Zeroth-Order Policy Gradient for Reinforcement Learning from Human Feedback without Reward Inference
Qining Zhang, Lei Ying
TL;DR
This work tackles RLHF without reward inference by introducing two zeroth-order policy-gradient methods, ZPG and ZBCPG, that optimize directly from human trajectory preferences in general RL settings with stochastic transitions. By estimating local value differences from human feedback and applying zeroth-order gradient estimators—full-vector in ZPG and block-coordinate in ZBCPG—the authors prove polynomial convergence rates and demonstrate strong empirical performance against DPO and PPO in stochastic GridWorld environments. The methods accommodate various preference models (e.g., Bradley-Terry and Weibull) and support parallelizable learning, offering a practical reward-free alternative to traditional reward inference pipelines. The results substantiate provable efficiency for RLHF without reward inference and highlight trade-offs related to human-query costs, parallelization, and exploration strategies, pointing to future enhancements such as KL regularization and AI-assisted feedback.
Abstract
Reward inference (learning a reward model from human preferences) is a critical intermediate step in the Reinforcement Learning from Human Feedback (RLHF) pipeline for fine-tuning Large Language Models (LLMs). In practice, RLHF faces fundamental challenges such as distribution shift, reward model overfitting, and problem misspecification. An alternative approach is direct policy optimization without reward inference, such as Direct Preference Optimization (DPO), which provides a much simpler pipeline and has shown empirical success in LLM applications. However, DPO utilizes the closed-form expression between the optimal policy and the reward function, which is only suitable under the bandit setting or deterministic MDPs. This paper develops two RLHF algorithms without reward inference for general RL problems beyond bandits and deterministic MDPs, and general preference models beyond the Bradley-Terry model.

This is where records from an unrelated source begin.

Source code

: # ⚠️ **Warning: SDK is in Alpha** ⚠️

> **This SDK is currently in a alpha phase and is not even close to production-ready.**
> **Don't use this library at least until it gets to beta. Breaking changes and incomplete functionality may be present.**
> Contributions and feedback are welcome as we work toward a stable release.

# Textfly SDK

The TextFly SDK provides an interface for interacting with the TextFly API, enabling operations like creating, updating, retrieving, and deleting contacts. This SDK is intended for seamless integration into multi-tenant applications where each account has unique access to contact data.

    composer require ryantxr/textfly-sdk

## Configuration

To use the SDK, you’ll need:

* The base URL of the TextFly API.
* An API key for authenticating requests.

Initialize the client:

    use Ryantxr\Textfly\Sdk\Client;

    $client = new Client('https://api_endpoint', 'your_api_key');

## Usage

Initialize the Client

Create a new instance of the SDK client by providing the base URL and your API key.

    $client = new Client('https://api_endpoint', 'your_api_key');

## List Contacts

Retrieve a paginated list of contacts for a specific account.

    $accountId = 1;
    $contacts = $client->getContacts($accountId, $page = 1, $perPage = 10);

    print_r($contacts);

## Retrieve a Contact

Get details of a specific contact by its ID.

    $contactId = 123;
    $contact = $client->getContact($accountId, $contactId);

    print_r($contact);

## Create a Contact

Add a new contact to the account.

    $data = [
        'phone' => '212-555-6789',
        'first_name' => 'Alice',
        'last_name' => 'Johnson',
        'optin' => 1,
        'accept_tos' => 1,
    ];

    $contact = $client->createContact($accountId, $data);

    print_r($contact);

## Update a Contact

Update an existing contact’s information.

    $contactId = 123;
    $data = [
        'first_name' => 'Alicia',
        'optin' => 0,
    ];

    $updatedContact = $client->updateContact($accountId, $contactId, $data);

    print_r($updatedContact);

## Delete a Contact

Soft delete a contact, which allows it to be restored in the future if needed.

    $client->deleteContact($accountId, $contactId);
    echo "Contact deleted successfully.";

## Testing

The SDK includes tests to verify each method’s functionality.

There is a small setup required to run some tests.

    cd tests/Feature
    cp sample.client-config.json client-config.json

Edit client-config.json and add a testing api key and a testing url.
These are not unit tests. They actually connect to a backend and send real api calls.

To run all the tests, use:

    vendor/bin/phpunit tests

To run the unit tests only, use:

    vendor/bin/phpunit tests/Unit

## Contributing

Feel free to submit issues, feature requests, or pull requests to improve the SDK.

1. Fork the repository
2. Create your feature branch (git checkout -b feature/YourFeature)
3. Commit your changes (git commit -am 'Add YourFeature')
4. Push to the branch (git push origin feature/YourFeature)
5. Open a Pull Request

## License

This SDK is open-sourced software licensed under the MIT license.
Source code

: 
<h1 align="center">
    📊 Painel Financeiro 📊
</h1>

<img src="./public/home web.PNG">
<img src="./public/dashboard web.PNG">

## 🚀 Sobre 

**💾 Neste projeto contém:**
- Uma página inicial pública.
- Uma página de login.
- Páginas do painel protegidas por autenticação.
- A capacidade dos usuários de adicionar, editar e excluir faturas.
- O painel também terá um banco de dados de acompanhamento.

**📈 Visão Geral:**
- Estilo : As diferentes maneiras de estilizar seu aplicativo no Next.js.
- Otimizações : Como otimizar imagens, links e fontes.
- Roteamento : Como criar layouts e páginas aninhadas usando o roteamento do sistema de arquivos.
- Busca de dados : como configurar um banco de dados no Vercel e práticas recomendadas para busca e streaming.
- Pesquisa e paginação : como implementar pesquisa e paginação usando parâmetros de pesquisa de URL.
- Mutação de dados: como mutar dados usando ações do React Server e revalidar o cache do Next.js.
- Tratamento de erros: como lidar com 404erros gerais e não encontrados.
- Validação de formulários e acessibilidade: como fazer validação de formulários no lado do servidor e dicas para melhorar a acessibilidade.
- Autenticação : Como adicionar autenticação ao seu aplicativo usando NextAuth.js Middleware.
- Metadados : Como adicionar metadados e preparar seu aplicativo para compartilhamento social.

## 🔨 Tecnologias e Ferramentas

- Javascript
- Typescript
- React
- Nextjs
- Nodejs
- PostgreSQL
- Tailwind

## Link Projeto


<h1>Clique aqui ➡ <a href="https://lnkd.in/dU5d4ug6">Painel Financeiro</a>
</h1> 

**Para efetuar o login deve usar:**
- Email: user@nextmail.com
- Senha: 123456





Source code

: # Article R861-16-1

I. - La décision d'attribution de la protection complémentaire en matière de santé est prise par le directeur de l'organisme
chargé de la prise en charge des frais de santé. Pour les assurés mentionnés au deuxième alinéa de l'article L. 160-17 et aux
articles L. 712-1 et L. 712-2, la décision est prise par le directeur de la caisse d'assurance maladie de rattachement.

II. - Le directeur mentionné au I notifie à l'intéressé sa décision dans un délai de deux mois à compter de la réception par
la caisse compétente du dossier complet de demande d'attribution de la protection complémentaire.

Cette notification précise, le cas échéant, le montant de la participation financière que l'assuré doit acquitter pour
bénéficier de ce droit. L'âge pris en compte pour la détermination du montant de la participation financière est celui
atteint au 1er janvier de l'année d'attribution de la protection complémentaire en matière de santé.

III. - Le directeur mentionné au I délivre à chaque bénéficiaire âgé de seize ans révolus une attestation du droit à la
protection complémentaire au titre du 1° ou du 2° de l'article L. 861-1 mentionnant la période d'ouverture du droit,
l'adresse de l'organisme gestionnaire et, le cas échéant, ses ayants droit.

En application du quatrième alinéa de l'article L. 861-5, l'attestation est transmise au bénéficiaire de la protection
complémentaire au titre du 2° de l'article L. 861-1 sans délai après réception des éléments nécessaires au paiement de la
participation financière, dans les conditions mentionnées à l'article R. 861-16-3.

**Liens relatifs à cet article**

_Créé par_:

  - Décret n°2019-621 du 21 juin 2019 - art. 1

The key idea is to estimate the local value function difference from human preferences and then approximate the policy gradient with a zeroth-order gradient approximator. For both algorithms, we establish polynomial convergence rates in terms of the number of policy gradient iterations, the number of trajectory samples, and human preference queries per iteration. Numerical experiments in stochastic environments validate the performance of our proposed algorithms, outperforming popular RLHF baselines such as DPO and PPO. Our paper shows there exist provably efficient methods to solve general RLHF problems without reward inference.